O que é ser idoso?

    O envelhecimento da população é um fenômeno mundial que, nos anos mais recentes, ganha maior importância nos países em desenvolvimento. No Brasil, o crescimento da população idosa é cada vez mais relevante, tanto em termos absolutos quanto proporcionais. Os efeitos do aumento desta população já são percebidos nas demandas sociais, nas áreas de saúde e na previdência. 

    Sabe-se que hoje há no Brasil aproximadamente 20 milhões de pessoas com idade igual ou superior a 60 (sessenta) anos; que, em 2025, esse número chegará a 32 milhões, passando a ocupar o 6º lugar no mundo em número de idosos; e, em 2050, provavelmente, o número de pessoas idosas será maior ou igual ao de crianças e jovens de 0 a 15 anos; fato marcante em todo o mundo. 

    O impacto dessa nova "ordem demográfica" é imenso; o desafio é, portanto, considerável. O envelhecimento da população brasileira e a maior longevidade das pessoas idosas são, sem dúvida, um novo desafio que, também, aponta novas perspectivas de vida. 

    Longe de ser frágil, a maioria das pessoas idosas mantém-se em boas condições físicas, realizam as tarefas do cotidiano e contribuem com suas famílias. O envelhecimento da população está se processando em meio a condições de vida, para parcelas imensas da população, ainda muito desfavoráveis. 

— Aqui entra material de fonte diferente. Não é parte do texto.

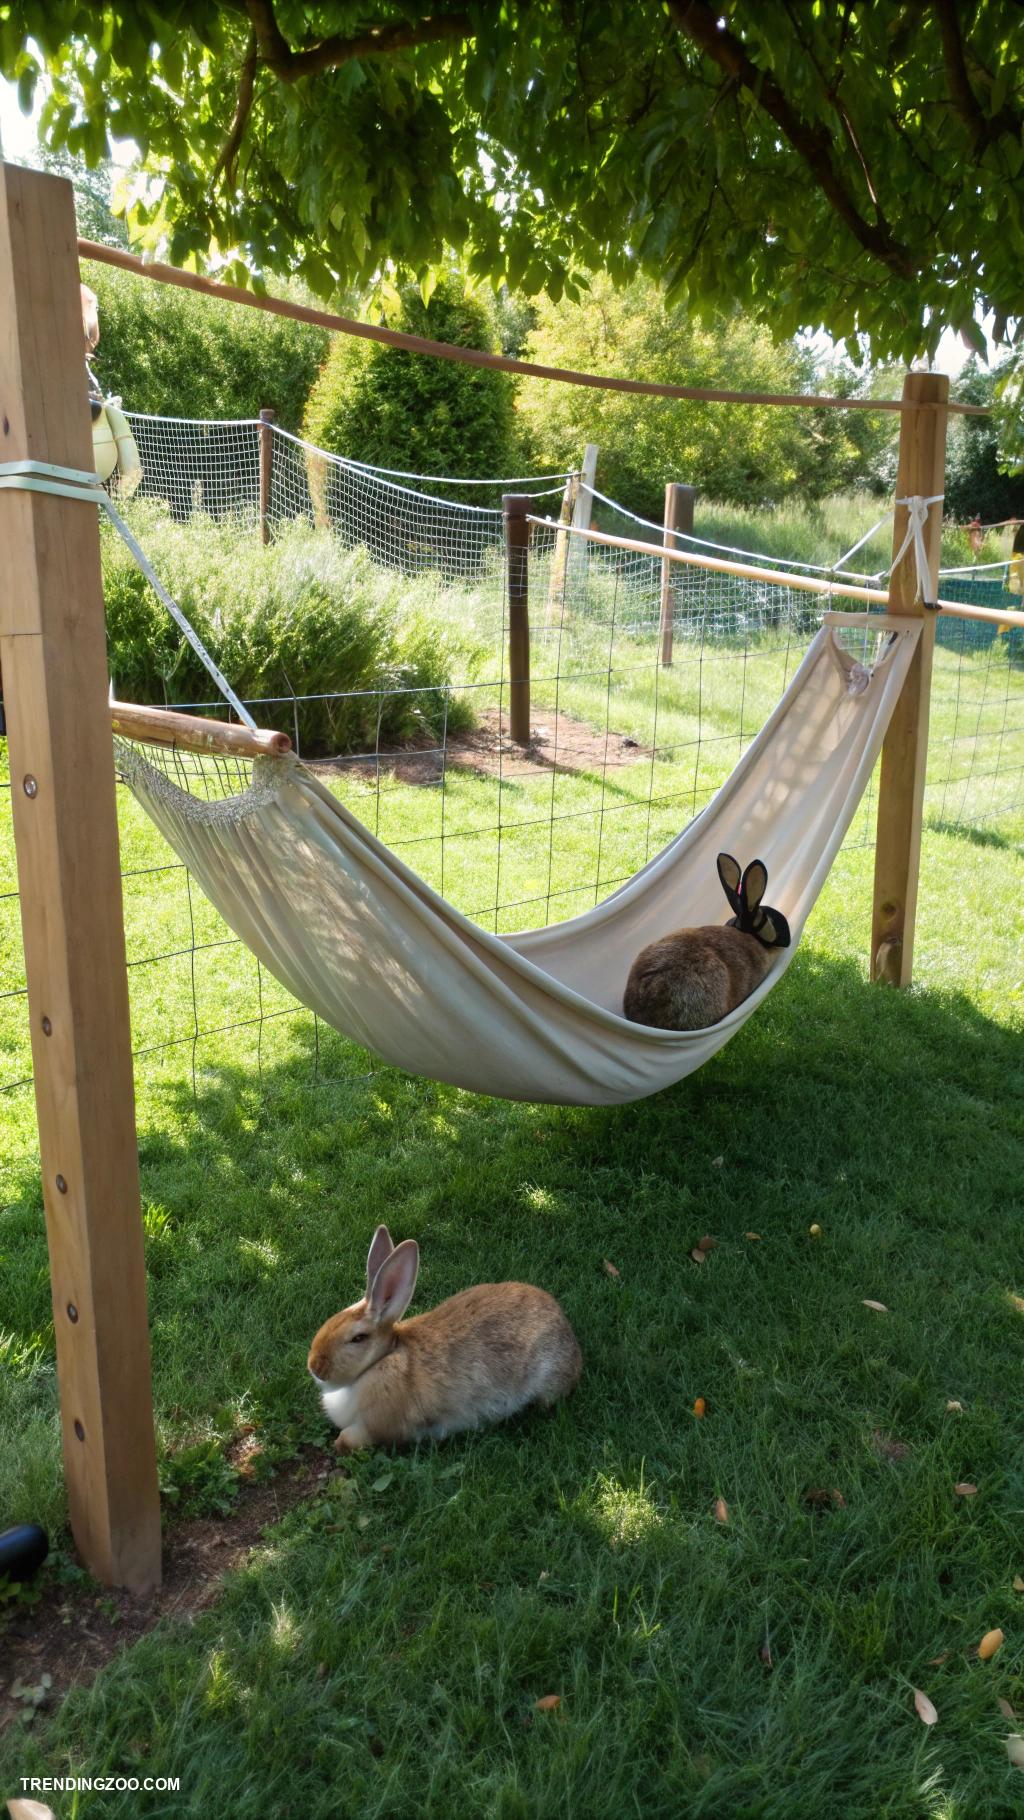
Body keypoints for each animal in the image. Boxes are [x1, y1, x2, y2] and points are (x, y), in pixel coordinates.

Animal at [308, 1225, 581, 1452]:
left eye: (358, 1338)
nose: (314, 1367)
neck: (384, 1358)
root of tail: (567, 1331)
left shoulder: (377, 1429)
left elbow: (350, 1439)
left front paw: (338, 1444)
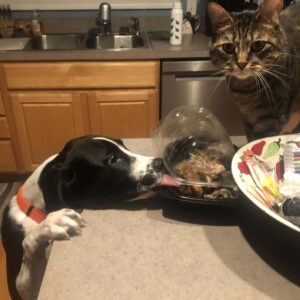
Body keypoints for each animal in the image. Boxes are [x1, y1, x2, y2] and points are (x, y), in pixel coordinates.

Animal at [1, 136, 166, 300]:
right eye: (112, 159)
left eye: (124, 146)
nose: (161, 163)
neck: (35, 210)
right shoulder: (21, 290)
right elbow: (28, 242)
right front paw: (52, 221)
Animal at [207, 0, 300, 141]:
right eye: (228, 47)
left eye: (258, 45)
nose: (241, 63)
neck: (245, 92)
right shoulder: (247, 119)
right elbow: (250, 138)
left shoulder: (272, 119)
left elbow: (259, 139)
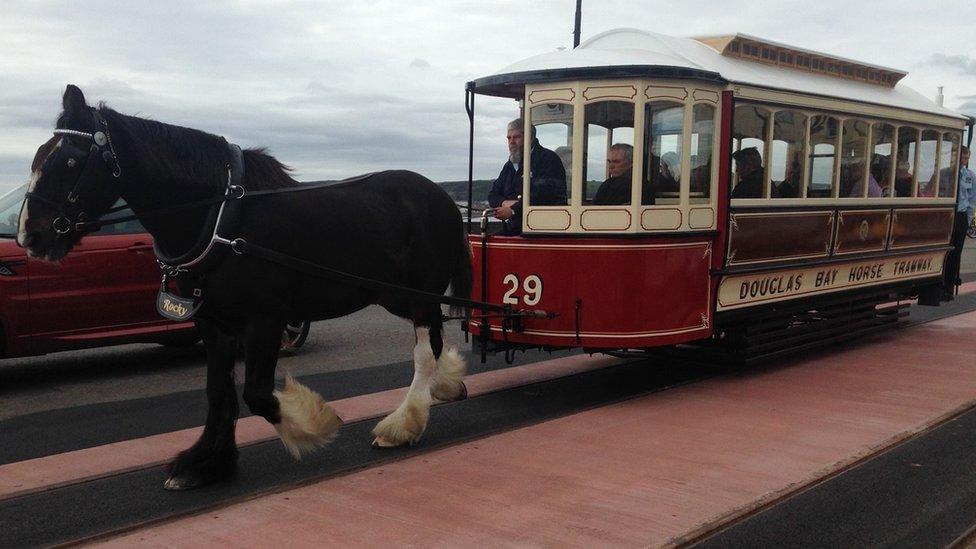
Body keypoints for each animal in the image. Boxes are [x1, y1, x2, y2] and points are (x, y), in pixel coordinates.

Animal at [17, 84, 470, 488]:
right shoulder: (212, 323)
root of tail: (445, 198)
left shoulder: (265, 321)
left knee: (423, 351)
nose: (29, 236)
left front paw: (314, 425)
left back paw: (403, 423)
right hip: (396, 296)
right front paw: (206, 463)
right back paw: (443, 385)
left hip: (418, 295)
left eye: (70, 161)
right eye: (38, 157)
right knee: (434, 339)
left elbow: (256, 394)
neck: (222, 218)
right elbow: (218, 391)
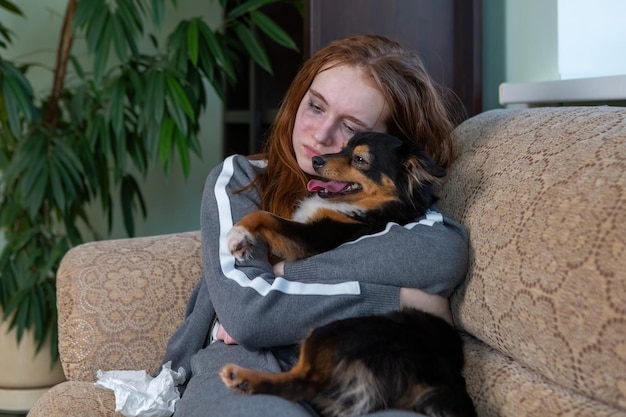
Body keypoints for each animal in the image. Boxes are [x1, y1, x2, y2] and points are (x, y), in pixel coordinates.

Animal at [219, 132, 472, 416]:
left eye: (360, 159)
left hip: (331, 330)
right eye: (342, 148)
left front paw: (239, 236)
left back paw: (242, 378)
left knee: (302, 383)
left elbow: (265, 216)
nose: (317, 160)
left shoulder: (316, 239)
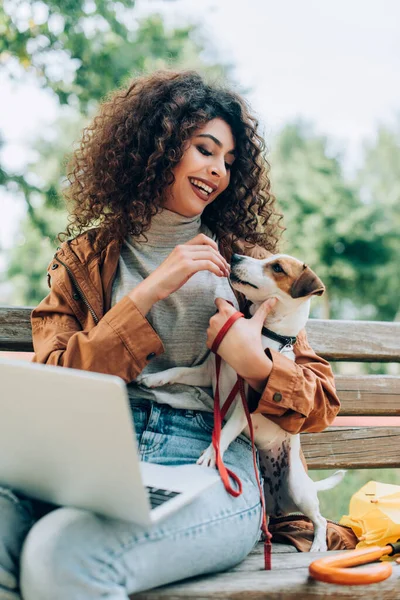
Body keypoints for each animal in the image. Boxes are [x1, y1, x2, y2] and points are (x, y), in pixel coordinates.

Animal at [138, 251, 344, 552]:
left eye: (277, 267)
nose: (235, 256)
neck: (262, 334)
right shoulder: (207, 373)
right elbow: (178, 371)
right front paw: (154, 378)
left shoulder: (242, 405)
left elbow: (224, 433)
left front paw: (211, 454)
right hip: (270, 498)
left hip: (299, 489)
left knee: (320, 519)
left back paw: (318, 544)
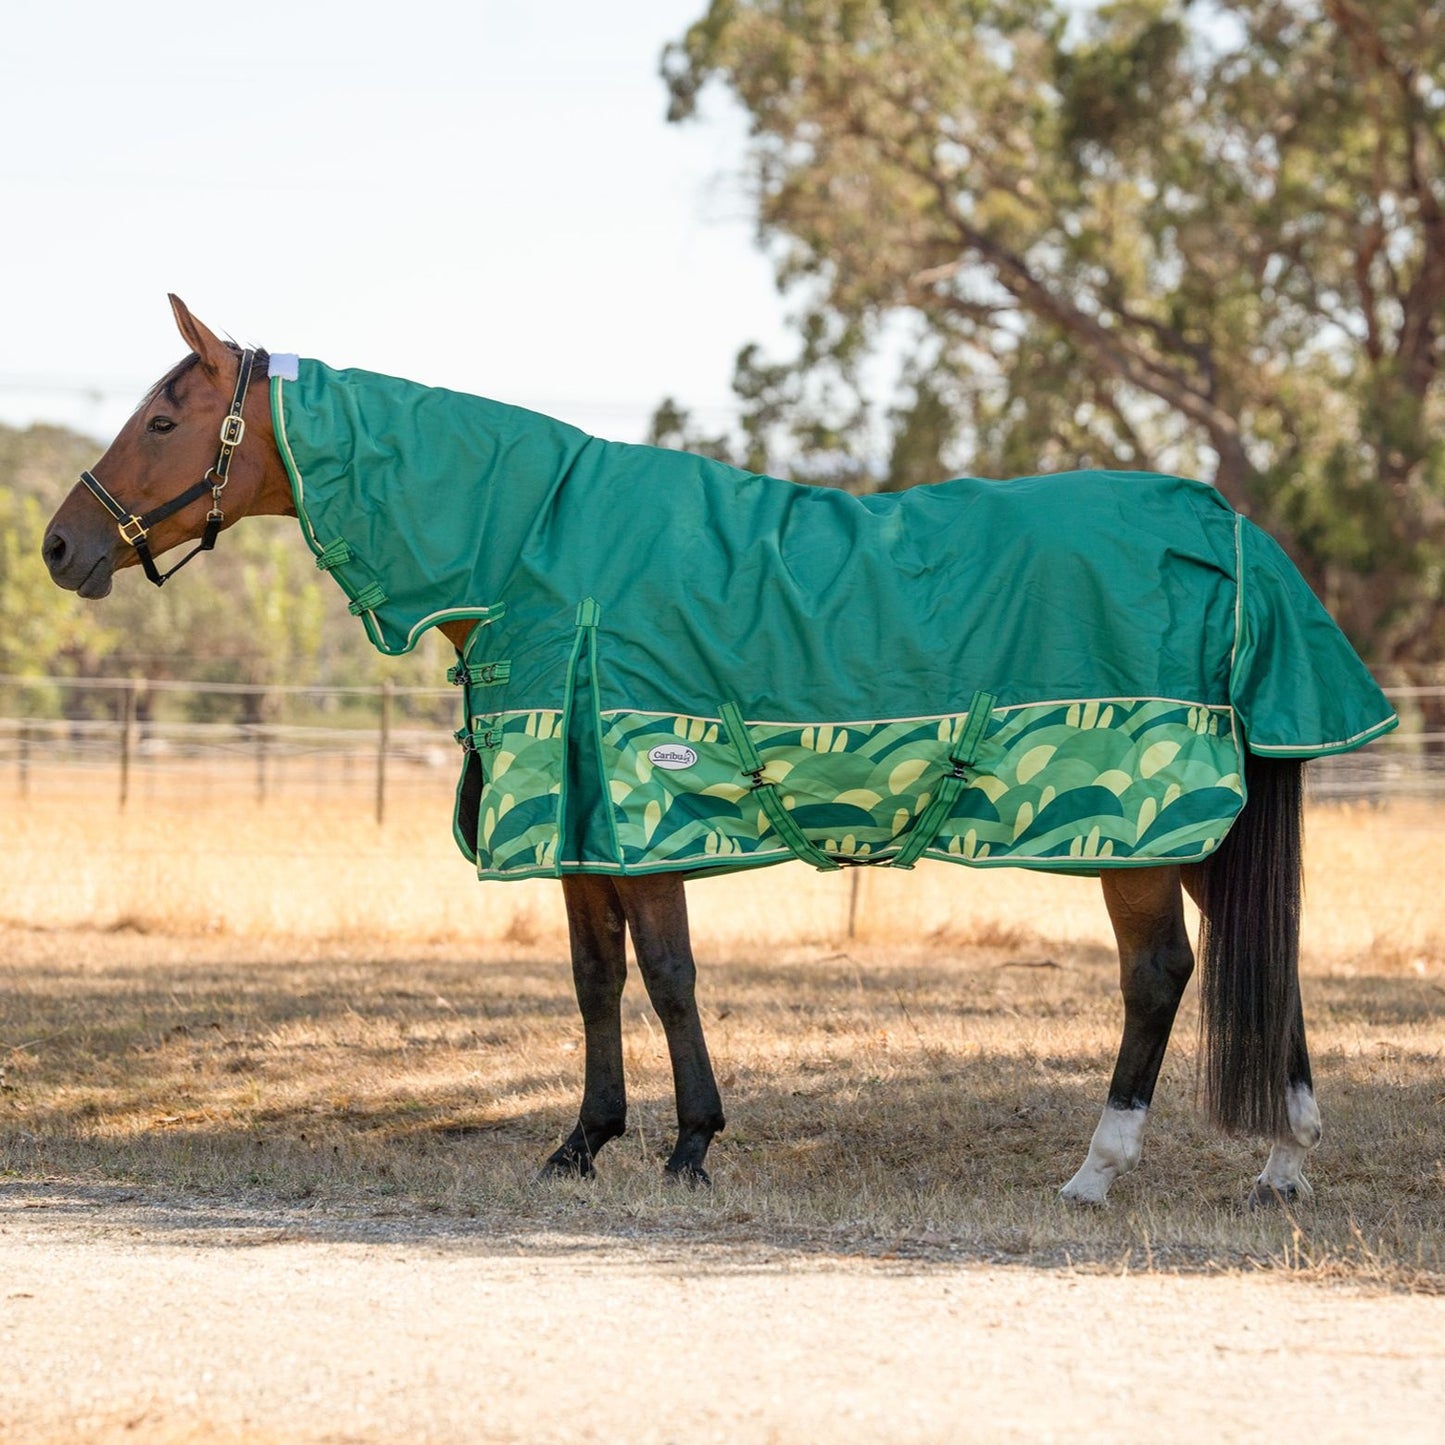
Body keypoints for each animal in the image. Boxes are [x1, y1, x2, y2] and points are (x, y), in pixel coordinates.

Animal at [42, 297, 1397, 1205]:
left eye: (162, 416)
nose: (61, 546)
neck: (530, 547)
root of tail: (1230, 535)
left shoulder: (639, 818)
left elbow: (668, 977)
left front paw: (691, 1142)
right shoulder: (583, 831)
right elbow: (595, 982)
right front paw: (581, 1140)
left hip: (1140, 834)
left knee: (1159, 974)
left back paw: (1095, 1169)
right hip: (1212, 827)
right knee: (1261, 954)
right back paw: (1282, 1159)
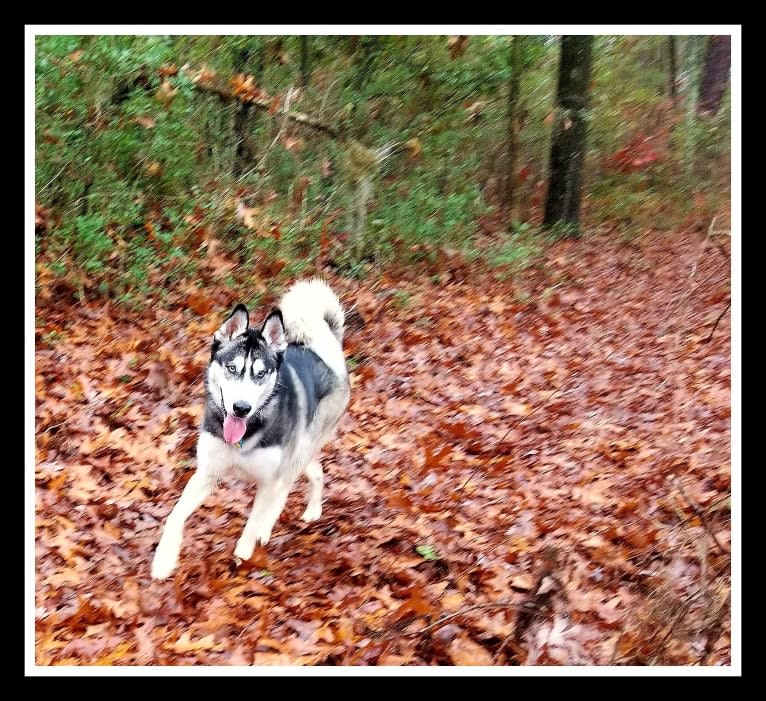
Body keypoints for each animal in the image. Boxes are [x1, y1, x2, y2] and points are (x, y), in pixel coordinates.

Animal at [153, 278, 352, 580]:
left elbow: (254, 520)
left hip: (295, 456)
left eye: (260, 373)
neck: (244, 435)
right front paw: (164, 558)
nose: (241, 408)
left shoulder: (269, 480)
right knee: (316, 470)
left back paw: (275, 526)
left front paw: (244, 554)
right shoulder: (207, 473)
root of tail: (325, 353)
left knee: (283, 493)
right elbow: (175, 514)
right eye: (232, 368)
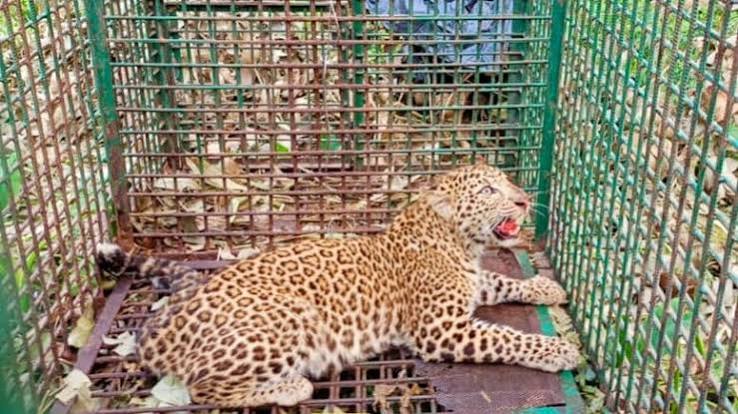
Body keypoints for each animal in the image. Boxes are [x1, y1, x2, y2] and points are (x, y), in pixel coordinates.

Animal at [96, 161, 580, 408]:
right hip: (286, 318)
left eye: (508, 182)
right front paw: (558, 350)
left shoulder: (470, 287)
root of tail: (171, 326)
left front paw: (545, 288)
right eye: (487, 191)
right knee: (203, 387)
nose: (524, 199)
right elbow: (507, 337)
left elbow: (498, 280)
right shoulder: (440, 329)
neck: (458, 242)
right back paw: (293, 387)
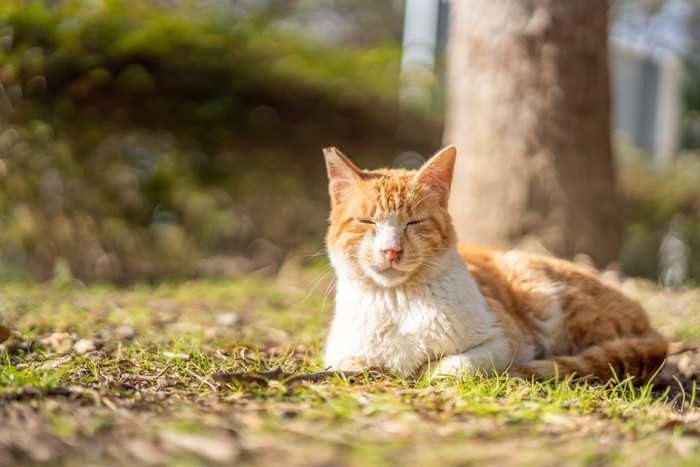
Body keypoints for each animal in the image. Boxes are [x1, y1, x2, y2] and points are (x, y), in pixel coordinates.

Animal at [322, 146, 668, 384]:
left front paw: (425, 370)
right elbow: (351, 362)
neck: (397, 302)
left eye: (414, 223)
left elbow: (452, 367)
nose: (391, 251)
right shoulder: (337, 352)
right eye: (367, 222)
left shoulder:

    Os rendimentos de aposentadoria dos idosos elevam a renda familiar entre os mais pobres, contribuindo para reduzir os níveis de pobreza no País. A pessoa idosa pode ser inserida na sociedade de maneira qualificada, assumir papéis relevantes e, por que 5 não, reiniciar um novo ciclo de trabalho. Há um crescente reconhecimento de que o idoso deve ter condição de trabalhar enquanto desejar e os direitos da idade devem ser reconhecidos e recompensados. 

    O envelhecimento é um direito personalíssimo e a sua proteção, um direito social, e é dever do Estado garantir à pessoa idosa a proteção à vida e à saúde mediante a efetivação de políticas públicas que permitam um envelhecimento saudável e em condições de dignidade. 

    A garantia desses direitos está determinada na legislação com o advento do Estatuto do Idoso – Lei nº 10.741, de 1o de outubro de 2003 –, considerada uma das maiores conquistas da população idosa brasileira. 


LEI N.º 10.741, DE 1.º DE OUTUBRO DE 2003 

    Art. 1.º É instituído o Estatuto do Idoso, destinado a regular os direitos assegurados às pessoas com idade igual ou superior a 60 (sessenta) anos. 

     Art. 2.º O idoso goza de todos os direitos fundamentais inerentes à pessoa humana, sem prejuízo da proteção integral de que trata esta Lei, assegurando-se-lhe, por lei ou por outros meios, todas as oportunidades e facilidades, para preservação de sua saúde física e mental e seu aperfeiçoamento moral, intelectual, espiritual e social, em condições de liberdade e dignidade. 

    Art. 3.º É obrigação da família, da comunidade, da sociedade e do Poder Público assegurar ao idoso, com absoluta prioridade, a efetivação do direito à vida, à saúde, à alimentação, à educação, à cultura, ao esporte, ao lazer, ao trabalho, à cidadania, à liberdade, à dignidade, ao respeito e à convivência familiar e comunitária.


Conteúdo retirado do Estatuto do idoso de 2013 

https://bvsms.saude.gov.br/bvs/publicacoes/estatuto_idoso_3edicao.pdf


Lembrando que:

    - A senescência resulta do somatório de alterações orgânicas, funcionais e psicológicas do envelhecimento normal.

    - A senilidade é caracterizada por afecções que frequentemente acometem os indivíduos idosos.